* _EXCERPTED RECORDS_
══════════════════════════════
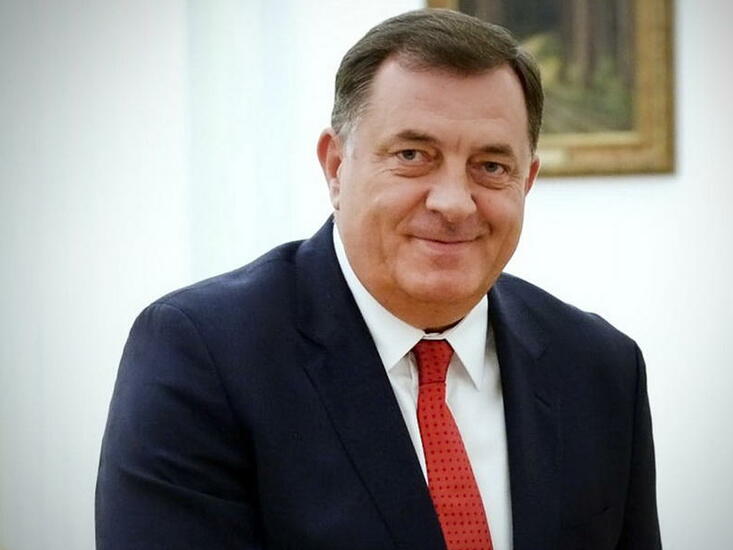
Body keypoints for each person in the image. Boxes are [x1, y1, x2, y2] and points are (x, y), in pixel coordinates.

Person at [96, 9, 661, 550]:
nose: (454, 203)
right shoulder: (203, 354)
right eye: (413, 155)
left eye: (491, 167)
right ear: (336, 167)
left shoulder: (600, 368)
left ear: (527, 180)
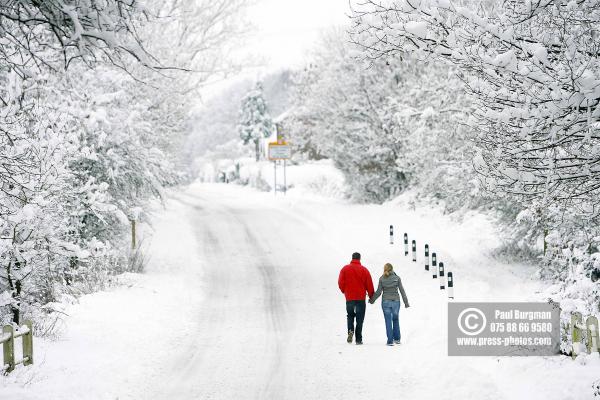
══════════════════════════════
* _EXERCISE DESCRIPTION_
If pictures appear in the data, omit them and copy all other parts exactly.

* _EXERCISE SOLUTION_
Body keypoints for each person in the image. Boxes are [x1, y1, x2, y2] and points are (x, y), in pixel coordinates.

Person at [96, 9, 661, 550]:
nose: (454, 203)
right shoulder: (203, 354)
right eye: (413, 155)
left eye: (491, 167)
right ear: (336, 167)
left shoulder: (600, 368)
left ear: (527, 180)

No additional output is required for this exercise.